> 取り組む問題
1. 出典の「【解決手段】鋳造用金型装置20に」で始まる段落を、主な事実を残したまま箇条書きに書き改めてください。
2. 出典によると、湯道部22は製品成形部21のどちら側から溶湯を供給しますか。
3. 出典に述べられているとおり、この鋳物製品の製造方法が提供される目的を説明してください。

> 出典
説明

鋳物製品の製造方法、鋳物製品及び鋳造用金型装置

【課題】製品内部における引け巣、面引け及び湯境の発生を抑制でき、寸法精度及び強度が確保された鋳物製品を製造する鋳物製品の製造方法を提供する。
【解決手段】鋳造用金型装置20に金属溶湯を供給して凝固させる工程を備え、鋳造用金型装置20には、製品成形部21と、製品成形部21の下方側から溶湯を供給する湯道部22と、が設けられ、湯道部22には、製品成形部21と湯道部22とが接する接続部26の水平投影面の面積よりも水平断面積の大きい湯溜り部23が形成されており、湯溜り部23は、接続部26の直上に位置する製品成形部21の領域の体積に対して100%以上500%以下の容量を有するとともに、湯溜り部23の上端から下方に向って接続部26の直上に位置する製品成形部21の最小高さ以上の高さ範囲においては、水平断面の断面積が接続部26の水平投影面の面積の100%以上200%以下とされている。

【発明の詳細な説明】
【技術分野】
【0001】
この発明は、鋳造用金型装置に金属溶湯を供給して凝固することで製造される鋳物製品の製造方法、鋳物製品及び鋳造用金型装置に関するものである。
特に、マニュアルトランスミッション(オートマティックマニュアルトランスミッション,デュアルクラッチトランスミッション等の自動制御機能を持つものも含む)用シンクロナイザーリングおよび各種ブッシュ,スリーブ,ライナー等の円筒状部品を鋳物製品として製造する方法に関するものである。

> 記録データ

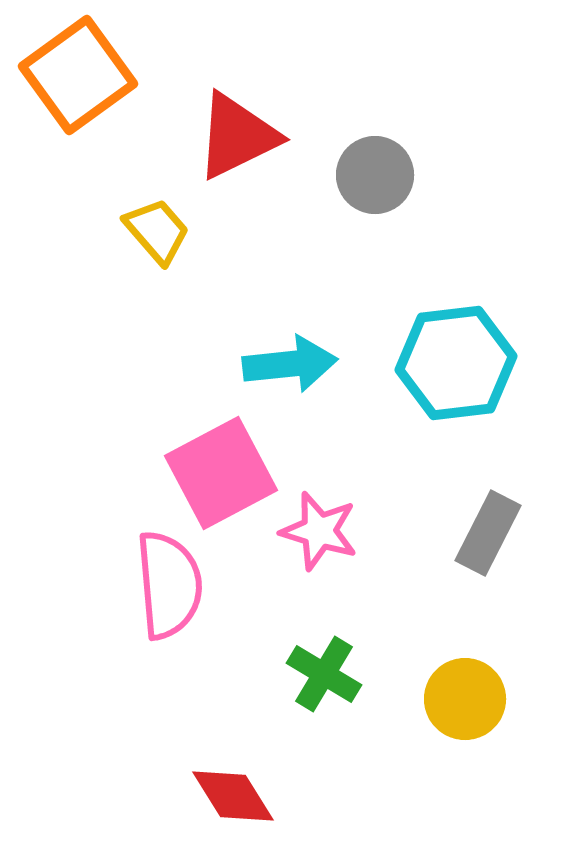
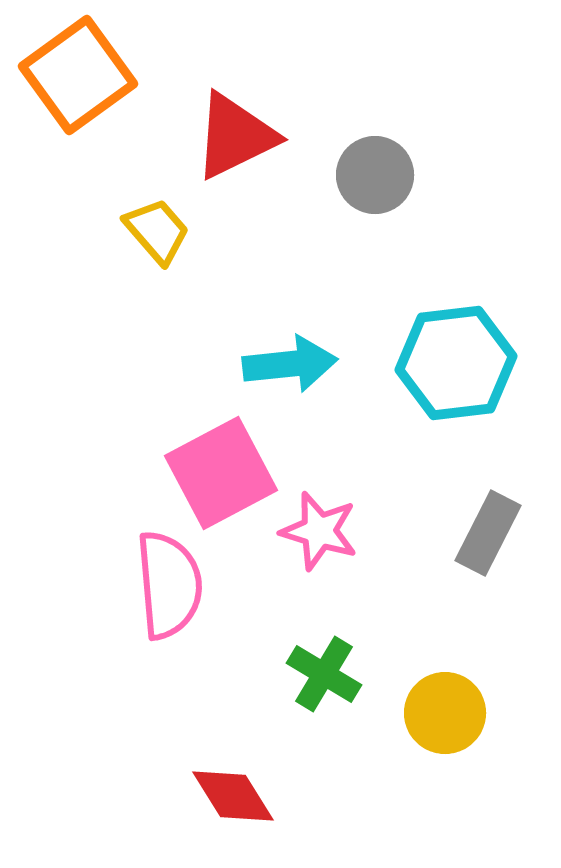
red triangle: moved 2 px left
yellow circle: moved 20 px left, 14 px down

> 解答
1.
- 鋳造用金型装置20に金属溶湯を供給して凝固させる工程を備える。
- 鋳造用金型装置20には、製品成形部21と、製品成形部21の下方側から溶湯を供給する湯道部22が設けられる。
- 湯道部22には、製品成形部21と湯道部22が接する接続部26の水平投影面の面積よりも水平断面積の大きい湯溜り部23が形成される。
- 湯溜り部23の容量は、接続部26の直上に位置する製品成形部21の領域の体積の100%以上500%以下である。
- 湯溜り部23の上端から下方へ、接続部26の直上に位置する製品成形部21の最小高さ以上の高さ範囲では、水平断面の断面積が接続部26の水平投影面の面積の100%以上200%以下である。

2. 製品成形部21の下方側から供給します。

3. 製品内部における引け巣、面引け及び湯境の発生を抑制し、寸法精度及び強度が確保された鋳物製品を製造するためです。